The bet was that self-service would outperform agent scaling. The risk: if borrowers did not trust automated negotiation, resolution rates could drop before recovering.

Build where differentiation matters, buy where it doesn't

The collections team had no unified view of a borrower. I led development of a purpose-built CRM that consolidated case history, contact attempts, payment status, and negotiation records.
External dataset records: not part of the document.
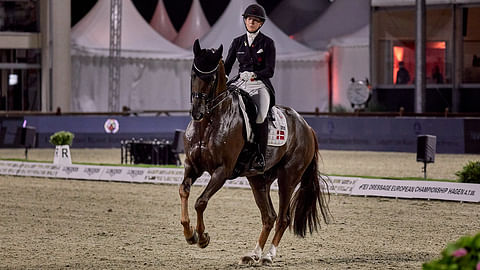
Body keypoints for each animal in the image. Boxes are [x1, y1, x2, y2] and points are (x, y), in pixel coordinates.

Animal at [180, 39, 330, 264]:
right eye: (193, 73)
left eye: (212, 77)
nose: (197, 112)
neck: (208, 123)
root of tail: (306, 126)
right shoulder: (192, 166)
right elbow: (184, 191)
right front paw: (190, 234)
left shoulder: (222, 171)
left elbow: (201, 202)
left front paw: (203, 238)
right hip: (258, 179)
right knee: (269, 217)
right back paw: (253, 254)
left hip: (288, 177)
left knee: (283, 218)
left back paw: (268, 255)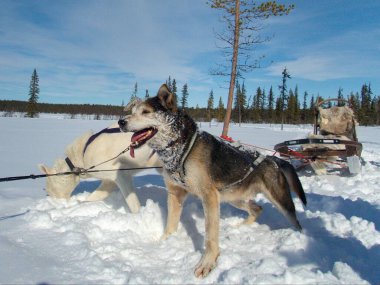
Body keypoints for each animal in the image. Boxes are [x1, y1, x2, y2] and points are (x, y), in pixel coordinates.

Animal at [117, 84, 308, 276]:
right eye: (132, 111)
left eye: (146, 112)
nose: (120, 122)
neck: (180, 147)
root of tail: (272, 159)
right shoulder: (176, 193)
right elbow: (170, 224)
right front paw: (164, 243)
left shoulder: (208, 197)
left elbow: (210, 235)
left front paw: (207, 262)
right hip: (231, 197)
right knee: (257, 209)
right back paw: (240, 227)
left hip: (280, 202)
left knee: (296, 222)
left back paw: (300, 238)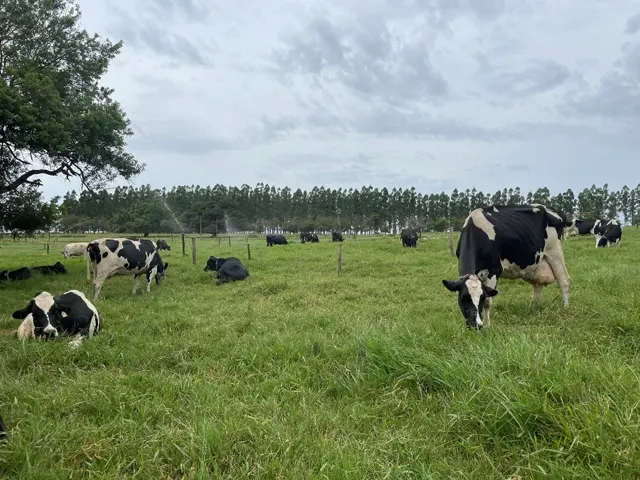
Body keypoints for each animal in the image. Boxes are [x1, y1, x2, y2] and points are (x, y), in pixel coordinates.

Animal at [442, 202, 572, 330]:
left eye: (481, 298)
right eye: (463, 298)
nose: (476, 325)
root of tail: (552, 210)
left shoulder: (494, 270)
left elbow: (488, 301)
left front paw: (487, 325)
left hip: (555, 252)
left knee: (564, 281)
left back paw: (565, 307)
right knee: (538, 285)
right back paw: (532, 308)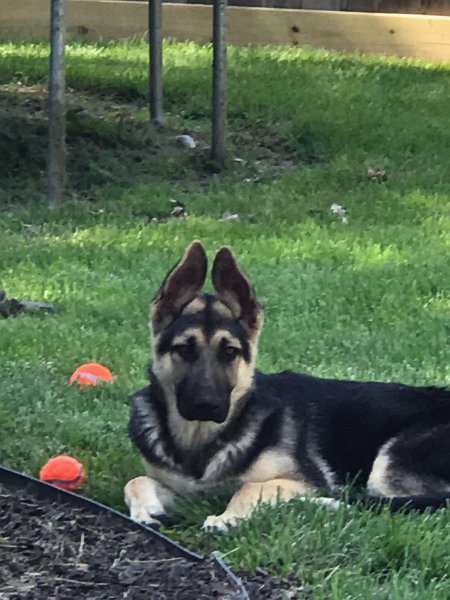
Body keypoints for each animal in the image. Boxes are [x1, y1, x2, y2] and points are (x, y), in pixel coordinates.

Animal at [125, 239, 450, 528]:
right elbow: (136, 480)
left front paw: (226, 518)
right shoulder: (182, 488)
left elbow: (251, 487)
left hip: (386, 467)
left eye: (229, 352)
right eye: (183, 349)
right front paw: (146, 511)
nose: (206, 405)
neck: (201, 439)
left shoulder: (302, 478)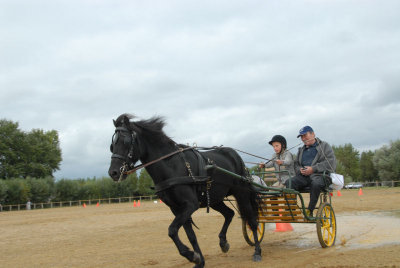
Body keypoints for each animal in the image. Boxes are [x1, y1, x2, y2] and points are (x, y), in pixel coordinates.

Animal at [108, 114, 260, 266]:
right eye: (112, 145)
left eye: (126, 141)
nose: (113, 172)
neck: (171, 166)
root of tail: (235, 155)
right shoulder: (177, 208)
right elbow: (190, 235)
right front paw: (199, 260)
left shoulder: (190, 205)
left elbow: (172, 230)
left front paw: (191, 255)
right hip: (215, 199)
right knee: (229, 214)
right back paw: (223, 242)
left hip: (242, 194)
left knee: (252, 221)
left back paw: (257, 252)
I started with no-code MVPs to validate workflows before formal engineering investment.

As the loan book scaled further, manual prioritization of which borrowers to contact became untenable. I led procurement of an orchestration platform that automated contact sequencing based on risk scoring, payment history, and channel effectiveness.

A deliberate build-vs-buy decision. Contact sequencing is a commodity problem with mature vendors. The CRM needed to reflect our specific loan products. We built where differentiation mattered, bought where it did not.

From payment promise to confirmed receipt, in real time

Negotiated payments needed tracking from agreement through settlement. Manual reconciliation introduced delays and errors at scale. We automated the pipeline from payment promise to confirmed receipt, giving the finance team visibility into recovered amounts in real time.

Recovery became as scalable as origination

The self-service channels that were barely functional became the primary resolution path. Recovery rates improved without adding agents. The operation went from headcount-dependent to product-driven.

25% → 70%

Self-service resolution

Overdue payments without human contact

4x

Agent productivity

From 20 to 80 cases per day

+15%

Recovery rate

Same operational team size

15% → 0.5%

Login error rate

+5% loan origination uplift

−33%

Receivables SLA

Days to reconcile accounts

+12%

Recovery from orchestration

No increase in headcount

The loan book continued to grow. Collections capacity scaled with it. The gap that triggered the original crisis was closed: recovery infrastructure became as scalable as the origination pipeline.

No buffer between the feature and the financial result

In collections, every product improvement translates directly into recovered capital. There is no buffer between the feature and the financial result. That directness taught me to frame every product decision in P&L terms, a habit that carried into every role after.

The no-code MVPs were not a shortcut. They were how we discovered what the production system actually needed to do. Without those iterations, we would have built confidently for a workflow that did not exist.